Decline? Yes. Unquestionably.
Let’s draw one very simple distinction, though: Federer’s decline is a slow and gentle one, not a dramatic and conspicuously abrupt fall from a skyscraper.
10. “Why We Watch: John Isner, Sagging Giant” by W.M. Akers on The Classical.
This is just an amazing take on what it’s really like to watch John Isner play one of his marathon matches. Even the casual tennis fan can get frustrated with the way Isner drags himself and his opponents, no matter the quality, into tedious but somewhat gripping wars of attrition.
His legs gone by the second or third game of the set, Isner more or less stopped running, letting Haas take any game where he got more than one or two points ahead. He got tired in the way that only big men can, shedding grace, patience and speed consecutively, until only power remained. His serve stayed howitzer-like into the fifth set, and though it was almost enough, it finally wasn’t. A lumbering war machine with only one weapon, Isner is a human ironclad: powerful enough to fight to a draw, too slow to win. Every match he plays has the potential to turn into the Battle of Hampton Roads.
More Pieces I Really Loved:
For me, no major is complete without reading Jon Wertheim’s “50 Parting Thoughts.”
I loved this Boston Globe writer’s account of his very own fan slam.
Great reporting from Ben Rothenberg on the craziness of sports gamblers attacking low-ranked tennis players on Twitter.
This is a fun look back at how Nadal’s mannerisms have changed over the years by Christopher Clarey.
Another gem from Bodo, this time on the Fognini/Nadal match.
Does anything from this 2004 French Open story about disposable cameras and boring tennis sound familiar? (H/T Shank Tennis.

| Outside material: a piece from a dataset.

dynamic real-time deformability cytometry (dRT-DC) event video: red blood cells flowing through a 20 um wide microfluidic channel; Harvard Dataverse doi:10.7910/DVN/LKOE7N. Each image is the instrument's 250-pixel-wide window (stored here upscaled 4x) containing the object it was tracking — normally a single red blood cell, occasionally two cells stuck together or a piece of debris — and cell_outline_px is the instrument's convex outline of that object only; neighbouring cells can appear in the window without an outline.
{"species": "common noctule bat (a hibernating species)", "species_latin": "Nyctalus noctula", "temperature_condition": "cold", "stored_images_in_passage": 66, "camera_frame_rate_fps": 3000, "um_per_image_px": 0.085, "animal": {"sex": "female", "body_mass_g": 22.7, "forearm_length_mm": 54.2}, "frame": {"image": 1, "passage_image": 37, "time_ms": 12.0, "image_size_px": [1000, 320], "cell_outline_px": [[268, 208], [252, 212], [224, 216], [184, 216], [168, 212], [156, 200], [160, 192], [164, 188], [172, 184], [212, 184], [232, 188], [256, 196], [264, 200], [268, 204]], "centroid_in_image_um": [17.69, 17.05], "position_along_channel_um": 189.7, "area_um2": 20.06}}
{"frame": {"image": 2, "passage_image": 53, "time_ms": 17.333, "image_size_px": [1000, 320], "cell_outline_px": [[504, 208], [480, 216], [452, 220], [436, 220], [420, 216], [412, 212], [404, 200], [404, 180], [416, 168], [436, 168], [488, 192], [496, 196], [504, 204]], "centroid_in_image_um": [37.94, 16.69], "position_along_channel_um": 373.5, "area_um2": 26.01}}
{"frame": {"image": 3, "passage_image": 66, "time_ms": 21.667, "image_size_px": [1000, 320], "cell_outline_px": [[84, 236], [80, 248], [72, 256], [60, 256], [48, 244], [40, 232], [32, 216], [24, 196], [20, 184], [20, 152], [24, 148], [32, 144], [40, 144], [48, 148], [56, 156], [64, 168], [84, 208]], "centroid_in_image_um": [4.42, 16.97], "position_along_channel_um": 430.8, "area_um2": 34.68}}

What a great find.)
Tom Perrotta looks at the “Hardest Working Man in Tennis.”
This is a hysterical takedown of Queen’s Club by Alix Ramsay of Tennishorts.com.
“Hannah Wilks is an all-too-infrequent contributor to Tennis.com, but when she does get a chance to write reports–usually during grass season–she never disappoints.”
Linz,
Spot on with that observation on Hannah. Her writing gets to the point with clarity
Similar to #9 on the list, I really enjoyed Chuck Culpeper’s “An Impressive Fade” about Roger Federer. http://www.sportsonearth.com/article/49620864
A couple of short snippets:
“…while this definitely constitutes a fade, this — true to Federer custom — remains one deeply impressive fade, maybe the best fade ever.
“…he continues to stave off the Vast Anonymous.”
It’s “Picket Fence” not “Pickled Fence”…
Thanks so much–pickles must have been on my mind!
Are these articles in any particular order? meaning, is “Nadal vs. Djokovic: Metal Gods on Fire” your favorite article, or are they just your 10 favorites?
Out of 17 articles, three are about women.
I really wish tennis writer wrote more about the WTA. Can’t really pick out pieces for a “best of the month” feature if there aren’t a lot there. And I don’t remember there being too many during the time.
You’re really right. I particularly noticed that since the women’s tournament went so according to plan this year, very little was written about it. I usually try and mix up the subject matters in the writing round-ups, but will admit to just going primarily by bookmarks and memory for this one since there is so much to cover.
But it’s an issue–there are amazing stories in the women’s game, people just need to tell them.